Dank Sky und Co. ist Timo Werner nun in weiten Kreisen der Inbegriff der Unsportlichkeit. Man ermutigt damit Gruppen, die ohnehin gegen RB (und andere) hetzen wollen, man gibt geistige Legitimierung für Hetze und Verfolgung. (Fast) niemand stand auf und sagte „Ist auch mal gut jetzt“. Die mediale Hetzjegd wird nicht dazu führen, dass Spieler weniger unsportlich agieren werden. Im Gegenteil: wir haben nun einen Prügelknaben, im Vergleich zu dessen Untat sämtliche künftige Vergehen als „relativ harmlos“ gemessen werden. Nicht weil die Werner-Schwalbe so einzigartig war, sondern weil sie so einzigartig aufgebauscht wurde. Ein Spieler ist nun Hassobjekt und wird zum Spießrutenlauf gezwungen.

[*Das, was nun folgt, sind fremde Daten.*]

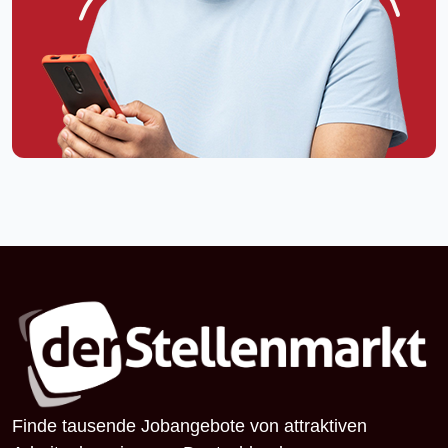
Finde tausende Jobangebote von attraktiven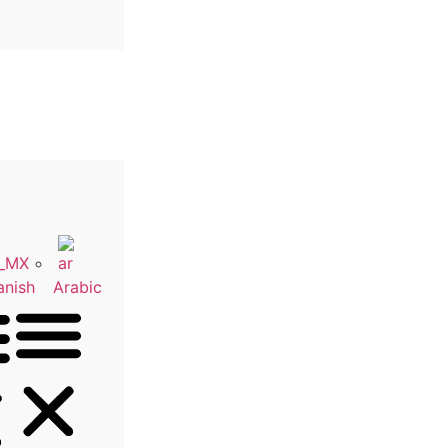
anish
Arabic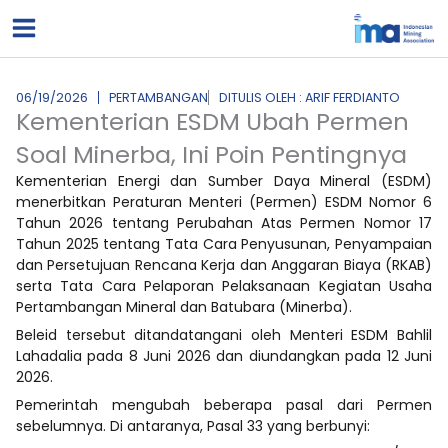
Lewati
ke
konten
06/19/2026
PERTAMBANGAN
DITULIS OLEH : ARIF FERDIANTO
Kementerian ESDM Ubah Permen
Soal Minerba, Ini Poin Pentingnya
Kementerian Energi dan Sumber Daya Mineral (ESDM)
menerbitkan Peraturan Menteri (Permen) ESDM Nomor 6
Tahun 2026 tentang Perubahan Atas Permen Nomor 17
Tahun 2025 tentang Tata Cara Penyusunan, Penyampaian
dan Persetujuan Rencana Kerja dan Anggaran Biaya (RKAB)
serta Tata Cara Pelaporan Pelaksanaan Kegiatan Usaha
Pertambangan Mineral dan Batubara (Minerba).
Beleid tersebut ditandatangani oleh Menteri ESDM Bahlil
Lahadalia pada 8 Juni 2026 dan diundangkan pada 12 Juni
2026.
Pemerintah mengubah beberapa pasal dari Permen
sebelumnya. Di antaranya, Pasal 33 yang berbunyi:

Dieser Ansatz ist falsch. Im Johannes-Evangelium heißt es in Kap. 8, 1-11: „Wer von Euch ohne Sünde ist, der werfe den ersten Stein [auf sie]“. Übersetzt: wer noch nie von einer Schwalbe oder Unsportlichkeit profitiert hat, werfe den ersten Stein. Das ist keine Beliebigkeit oder Billigung, denn das Zitat endet mit den Worten: „Auch ich verurteile Dich nicht. Geh hin und sündige von nun an nicht mehr“.

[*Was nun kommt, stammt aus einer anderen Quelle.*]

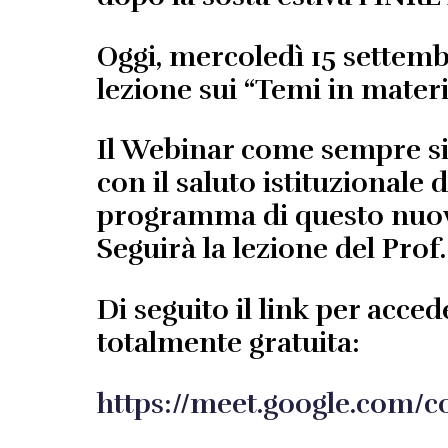
Oggi, mercoledì 15 settembr
lezione sui
“Temi in materia
Il Webinar come sempre si a
con il saluto istituzionale
programma di questo nuovo
Seguirà la lezione del Prof. 
Di seguito il link per acce
totalmente gratuita:
https://meet.google.com/c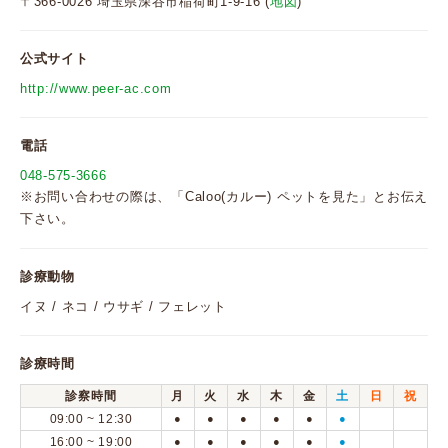
〒366-0026 埼玉県深谷市稲荷町1-9-16 (
地図
)
公式サイト
http://www.peer-ac.com
電話
048-575-3666
※お問い合わせの際は、「Caloo(カルー) ペットを見た」とお伝え
下さい。
診療動物
イヌ / ネコ / ウサギ / フェレット
診療時間
診察時間
月
火
水
木
金
土
日
祝
09:00 ~ 12:30
●
●
●
●
●
●
16:00 ~ 19:00
●
●
●
●
●
●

Das wäre auch ein schönes Schlusswort. Aber für mich geht der Auftrag weiter. Es kann nicht sein, dass Vereine, Medien oder Veranstalter wahrnehmen, dass hier unverhältnismäßig auf eine Person eingeprügelt wird. Bei vielen Hetzern wird die Mahnung „Wer von Euch ohne Sünde ist“ kein Umdenken einleiten. Doch sehe ich uns alle in der Pflicht, dann nicht wegzuschauen, sondern einzugreifen.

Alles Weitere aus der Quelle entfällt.